動物病院にとって、ペットにとって、飼い主さんにとって、VTは重要な存在である。

そして、アメリカのペット産業は、年間62億ドルの経済効果をもたらす大きな業界となることが予想されており、2010年から2020年までにVTの需要は52%増加するとも言われている。

しかし、VTを志願するヒトの数が足りていないのが現状である。

米国 獣医看護師全国協会(National Association of Veterinary Technicians in America、NAVTA)は、2つの原因を提唱している。

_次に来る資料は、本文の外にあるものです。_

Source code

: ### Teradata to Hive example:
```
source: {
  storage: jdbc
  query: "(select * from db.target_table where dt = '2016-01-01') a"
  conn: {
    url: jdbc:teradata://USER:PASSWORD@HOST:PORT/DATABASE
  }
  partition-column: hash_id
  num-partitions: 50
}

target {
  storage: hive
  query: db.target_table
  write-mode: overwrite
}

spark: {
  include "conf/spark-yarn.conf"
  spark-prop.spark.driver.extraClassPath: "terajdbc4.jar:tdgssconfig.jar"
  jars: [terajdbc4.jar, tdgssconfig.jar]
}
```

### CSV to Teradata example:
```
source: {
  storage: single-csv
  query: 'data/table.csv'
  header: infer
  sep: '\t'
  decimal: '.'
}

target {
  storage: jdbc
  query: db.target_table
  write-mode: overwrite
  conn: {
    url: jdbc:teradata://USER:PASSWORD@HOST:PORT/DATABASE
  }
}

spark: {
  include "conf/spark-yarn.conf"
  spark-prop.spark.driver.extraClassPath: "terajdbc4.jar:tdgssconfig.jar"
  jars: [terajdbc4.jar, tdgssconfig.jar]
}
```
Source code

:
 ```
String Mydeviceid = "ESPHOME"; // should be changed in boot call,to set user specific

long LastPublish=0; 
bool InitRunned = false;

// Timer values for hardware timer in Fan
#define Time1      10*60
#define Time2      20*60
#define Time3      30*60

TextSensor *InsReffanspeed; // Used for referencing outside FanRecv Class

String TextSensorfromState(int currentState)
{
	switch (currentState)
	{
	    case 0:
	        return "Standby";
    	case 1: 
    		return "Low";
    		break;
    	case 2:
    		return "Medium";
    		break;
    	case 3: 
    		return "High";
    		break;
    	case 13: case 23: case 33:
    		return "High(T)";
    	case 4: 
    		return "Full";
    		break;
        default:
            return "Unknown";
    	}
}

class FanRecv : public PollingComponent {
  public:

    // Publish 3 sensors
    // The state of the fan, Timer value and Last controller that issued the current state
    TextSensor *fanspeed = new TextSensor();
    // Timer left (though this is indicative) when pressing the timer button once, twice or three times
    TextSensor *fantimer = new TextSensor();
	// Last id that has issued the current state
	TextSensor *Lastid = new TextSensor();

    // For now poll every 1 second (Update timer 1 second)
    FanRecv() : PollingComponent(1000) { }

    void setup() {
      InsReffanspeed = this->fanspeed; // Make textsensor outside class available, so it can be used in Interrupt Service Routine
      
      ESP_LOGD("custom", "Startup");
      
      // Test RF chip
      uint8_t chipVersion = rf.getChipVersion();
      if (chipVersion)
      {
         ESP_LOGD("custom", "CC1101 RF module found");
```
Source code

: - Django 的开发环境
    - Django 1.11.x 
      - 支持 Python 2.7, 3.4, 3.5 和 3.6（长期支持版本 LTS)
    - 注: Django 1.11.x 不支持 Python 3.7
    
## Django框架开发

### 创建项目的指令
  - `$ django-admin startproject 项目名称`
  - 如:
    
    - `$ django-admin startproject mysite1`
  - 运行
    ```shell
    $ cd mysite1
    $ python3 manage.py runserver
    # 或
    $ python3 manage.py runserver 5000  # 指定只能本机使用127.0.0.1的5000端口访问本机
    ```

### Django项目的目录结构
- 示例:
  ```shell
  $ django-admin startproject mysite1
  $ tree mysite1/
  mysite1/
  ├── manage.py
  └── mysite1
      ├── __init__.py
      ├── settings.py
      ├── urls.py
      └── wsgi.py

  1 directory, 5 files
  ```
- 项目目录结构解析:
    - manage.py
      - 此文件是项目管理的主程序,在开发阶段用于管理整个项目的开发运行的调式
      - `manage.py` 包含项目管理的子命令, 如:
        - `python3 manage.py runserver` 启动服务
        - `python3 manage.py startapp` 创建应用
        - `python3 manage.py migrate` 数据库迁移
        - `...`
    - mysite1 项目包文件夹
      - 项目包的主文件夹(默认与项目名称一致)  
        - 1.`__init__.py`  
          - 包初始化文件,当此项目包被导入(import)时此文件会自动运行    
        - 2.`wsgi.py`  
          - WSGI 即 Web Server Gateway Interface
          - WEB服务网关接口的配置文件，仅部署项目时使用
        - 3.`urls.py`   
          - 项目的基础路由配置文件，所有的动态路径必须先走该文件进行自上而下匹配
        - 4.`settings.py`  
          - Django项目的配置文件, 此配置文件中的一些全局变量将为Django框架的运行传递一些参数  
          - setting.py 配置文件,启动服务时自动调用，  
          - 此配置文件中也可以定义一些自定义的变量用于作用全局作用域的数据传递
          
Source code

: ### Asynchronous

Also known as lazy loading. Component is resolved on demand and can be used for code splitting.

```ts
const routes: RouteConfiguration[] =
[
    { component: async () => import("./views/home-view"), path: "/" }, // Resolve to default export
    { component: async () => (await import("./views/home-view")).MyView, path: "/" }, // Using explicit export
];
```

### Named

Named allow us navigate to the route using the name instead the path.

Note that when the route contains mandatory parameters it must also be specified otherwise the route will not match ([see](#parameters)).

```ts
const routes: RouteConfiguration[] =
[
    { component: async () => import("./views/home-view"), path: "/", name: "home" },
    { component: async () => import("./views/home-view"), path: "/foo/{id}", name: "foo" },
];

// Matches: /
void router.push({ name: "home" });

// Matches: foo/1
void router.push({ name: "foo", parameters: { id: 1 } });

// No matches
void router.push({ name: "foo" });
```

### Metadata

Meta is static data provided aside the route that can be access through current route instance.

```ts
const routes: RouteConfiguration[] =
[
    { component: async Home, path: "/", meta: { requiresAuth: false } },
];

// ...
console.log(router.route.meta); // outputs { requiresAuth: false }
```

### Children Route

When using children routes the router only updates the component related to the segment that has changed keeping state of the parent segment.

一つ目は、賃金の問題である。アメリカの動物看護師の給与は、時給15~20ドル、年収で30000~40000ドル(税込)である。アメリカにおける低所得(貧困)のラインは、24300ドルであり、動物看護師の給与は充分であるとは言えない。

二つ目は、仕事への満足度が低下することである。動物病院の業務は多岐に渡るが、動物看護師のできることに制限があることが要因(離職に繋がる)となっている。

そこで、ミネソタ州のリッジ・ウォータカレッジでは、未来の動物看護師となるかも知れない高校生を増やすために、高校へと出向き、ペット業界への理解を深める活動をしている。また、動物看護師となったヒトには、血液検査、X線検査などの必要性を独自に判断できる権限を与えて仕事をしてもらう体制を整えている。つまり、獣医師は結果を見て、診断して治療方法を考えるだけとなる。

さらに、NAVTAは、動物看護師となったヒトを対象として、卒後教育やスキル向上を目的としたセミナーを開催している。

賃金に関しては、2008年のアメリカ獣医師会の調査で解決の道が開けるかも知れないデータがある。動物病院がVTを雇うことで、総収益が161493ドル以上増えるというものである。動物病院の総収益が増加することは、動物看護師の賃金についての問題を解決するキッカケになることを示唆している。

日本においても、NAVTAのような組織が動物看護師を教育・育成して、リッジ・ウォータカレッジのような「検査にかんする権限を与える」ことで、動物病院の収益は今よりも増加するのかも知れない。そうすれば、日本のペット業界も大きく成長することができると思われる。

収益の増加を考えるのであれば、看護師の権限を大きくすることが良いかも知れない。

収益の増加を考えるのであれば、看護師の権限を大きくすることが良いかも知れない。